Center for Photographic Art Executive Director Ann Jastrab in the nonprofit’s gallery in the Sunset Center in Carmel.

The upcoming month-and-a-half is the perfect time to explore photography in Monterey County, filled with workshops, lectures and countless photo shows that comprise PhotoCarmel 2026.

The festival grew from an afternoon when a few Carmel galleries opened their doors to a larger crowd, staying open late and serving wine.

In 2025, PhotoCarmel lasted five weeks, with 42 events in 36 venues. This year, it lasts for six weeks, with 67 events in 54 venues – a regional celebration of the medium in dozens and dozens of different places, offering much more than just photo exhibits. There are also photography workshops, lectures and reviews of portfolios of local artists (see event highlights, right).

This year, PhotoCarmel is spreading its tentacles beyond Monterey County to Santa Cruz and as far as Oakland (with East Bay Photo Collective and Gray Loft ) and San Francisco, where Barbara Ramos will show her works at the Harvey Milk Photo Center (on display until May 16).

“The big thing about PhotoCarmel is that it’s community-led,” CfPA Executive Director Ann Jastrab says. Then she quotes her colleague and the visionary for PhotoCarmel, Nancy Sevier: “Photography should be everywhere.” That means in galleries, bakeries and libraries, be it the Meals on Wheels in P.G. or Chamisal Tennis & Fitness Club in Corral de Tierra, venues that are participating in the festival.

“Nancy engages with places where you wouldn’t necessarily see photography,” Jastrab says. “She stops by venues and asks if they have space for photography. And then she picks local artists to go into those spaces. ‘Like, hi, would you like to show photography here?’”

(Sevier curates a show at the Hartnell College Art , A Photographic Odyssey to The Salton Sea, opening April 14. Ten participants’ images come from a CfPA workshop led by Ted Orland and Brian Taylor.)

Some participating galleries, such as the Nancy Dodds in Carmel, are opening their walls to photography for the first time; there will also be – another premiere – a book fair because presses that specialize in printing photography books are plentiful.

This way, PhotoCarmel 2026 has exhibits and events at the CfPA, where the annual Members’ Juried Exhibition opens on March 28, as well as the by-the-wall neighbor Marjorie Evans , Sunset Center (A Light Exists in Spring opens May 7), ArtWorks @Salinas, Weston College in Seaside and the Monterey Museum of Art (which hosts its annual Block Party during PhotoCarmel). “We have a booth there,” Jastrab notes. “And a VW Photo Booth bus from ’69 that’s been converted into a mobile photo booth. So you actually get into the bus, and have your picture taken.”

The appetite for photography today – pursuing it or admiring it – is big and it seems to be growing. The renewed hunger is being addressed by the existing photo community, for example via scholarships given out by the CfPA.
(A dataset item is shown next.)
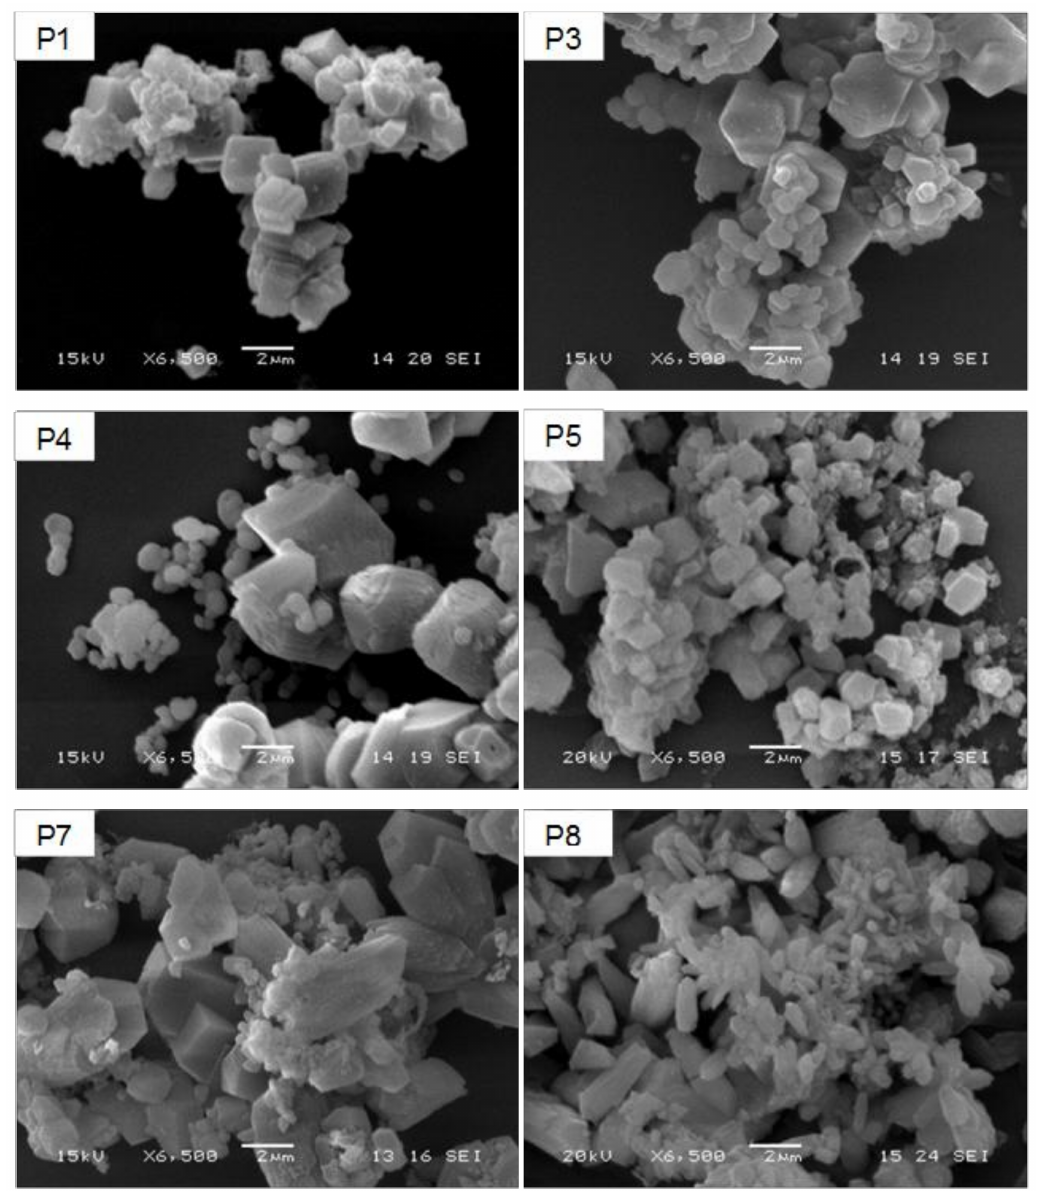
Figure 2. SEM micrographs of micrometer-sized precipitated CaCO 3 particles as obtained from the P1, P3, P4; P5, P7 and P8 preparation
“[Monterey County] has always been a supportive community for photographers,” Bullock-Wilson says. “And today’s scene is also vibrant.”

Casanave adds, “The local photographic community is bigger than ever.”

In addition to showing her pieces at the MPC Art and the Carl Cherry Center for the Arts in Carmel, Casanave this year gives a talk on April 22 at the Carmel Foundation titled, “Who’s a Good Girl? Little Known Stories of Women in Photography and the Men in Their Lives.”

“More diversity, more women,” she adds. “It’s contemporary photography now, but certain things haven’t changed, such as the strong flavor for landscapes.”

Bullock-Wilson and Casanave both agree that there’s a resurgence in interest in photography among young people, who are picking up analog photography.

“There’s strong respect for legacy,” Bullock-Wilson says. “PhotoCarmel reflects this excitement.”

On Camera

(left) Edna Bullock’s 1988 photo, “Jane and Marc”; (top left) “Untitled” by Martha Casanave; (top right) “Crow 1” by Jane Olin; (bottom) “Leaves and Shadows” by Jeanne Marino. These photos will be displayed at the MPC Art Gallery during PhotoCarmel.  

PhotoCarmel 2026: A Celebration of Photography on the Central Coast takes place from Friday, March 27-Sunday, May 10. See full schedule at tinyurl.com/2026PhotoCarmel.